The €4 billion that this government will give away in the next three months is more than the €3.8 billion in cuts and new taxes it introduced in December. This government, both Fine Gael and Labour, is ideologically committed to austerity and plans as part of the Fiscal Compact agreed with the other EU governments, to write this into the constitution locking future governments into austerity programme.

The government’s policy is wrong and short sighted. The money being handed over to unsecured and unguaranteed bondholders and toxic banks should instead be used to retain jobs, create new jobs, run our public services and stimulate growth in the economy.

Our conversation with the Troika will be an opportunity to raise these issues and to challenge the government’s excuse that is no alternative to the austerity programme, and we will explore with the Troika how much room for manoeuvre there actually is.
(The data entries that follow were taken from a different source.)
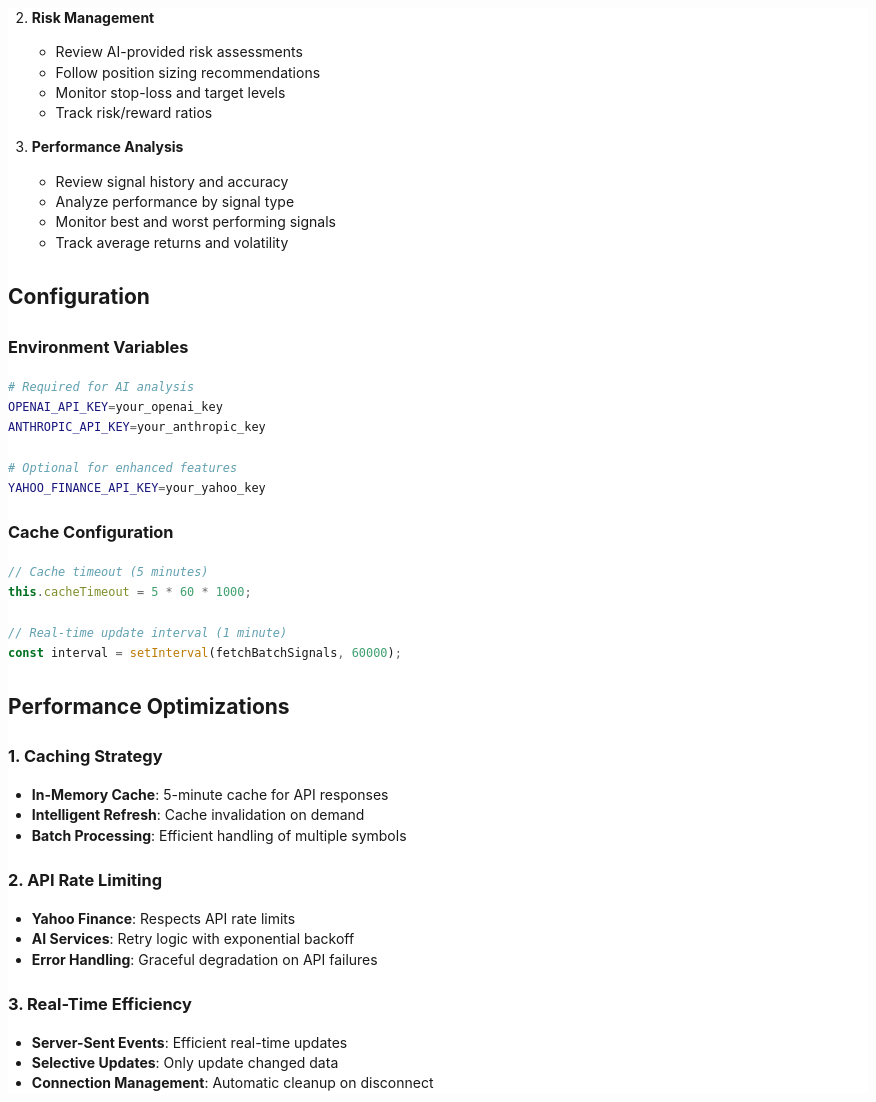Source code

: 2. **Risk Management**
   - Review AI-provided risk assessments
   - Follow position sizing recommendations
   - Monitor stop-loss and target levels
   - Track risk/reward ratios

3. **Performance Analysis**
   - Review signal history and accuracy
   - Analyze performance by signal type
   - Monitor best and worst performing signals
   - Track average returns and volatility

## Configuration

### Environment Variables
```bash
# Required for AI analysis
OPENAI_API_KEY=your_openai_key
ANTHROPIC_API_KEY=your_anthropic_key

# Optional for enhanced features
YAHOO_FINANCE_API_KEY=your_yahoo_key
```

### Cache Configuration
```javascript
// Cache timeout (5 minutes)
this.cacheTimeout = 5 * 60 * 1000;

// Real-time update interval (1 minute)
const interval = setInterval(fetchBatchSignals, 60000);
```

## Performance Optimizations

### 1. Caching Strategy
- **In-Memory Cache**: 5-minute cache for API responses
- **Intelligent Refresh**: Cache invalidation on demand
- **Batch Processing**: Efficient handling of multiple symbols

### 2. API Rate Limiting
- **Yahoo Finance**: Respects API rate limits
- **AI Services**: Retry logic with exponential backoff
- **Error Handling**: Graceful degradation on API failures

### 3. Real-Time Efficiency
- **Server-Sent Events**: Efficient real-time updates
- **Selective Updates**: Only update changed data
- **Connection Management**: Automatic cleanup on disconnect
For example, what is their view of investing a portion of the National Pension Reserve Fund into job creation and economic recovery? What is their view of progressive tax reform that places the burden on those most able to pay rather than low and middle-income families? What is their view on the future of the Anglo Irish promissory note? And do they believe that Ireland will be able to return to the markets fully in 2013 on the basis of current trends?

People are only beginning to fully understand the impact of the cuts and extra charged meted out in December’s budget by Fine Gael and Labour. For many 2012 will be a year of increased hardship. Sinn Féin wants to demonstrate that there is an alternative, that there is hope.

One Comment

  1. Laban Tall says:

    I didn’t realise murderous Nationalism, with a side dish of torture, was considered “the best that’s Left in Labour”. I suppose as long as it’s not British or English nationalism, it’s OK no matter how many are killed.

    How’s Jean McConville, Gerald ? Back from the grave, soon ?

    You have to pull a wry grin though at the historical irony. Here’s a nation that, a/c/t its own national mythology, took up arms in order to be in control of its own destiny – and now its proposed budgets are leaked in Brussels, and have to be approved by Eurocrats before the voters get a look-in.

    (Nonetheless I wish them well, the austerity is working a lot better there than it is here – and in Ireland the oligarchs were left to go bust. In the UK the taxpayers were forced to bail them out – by a Labour government.)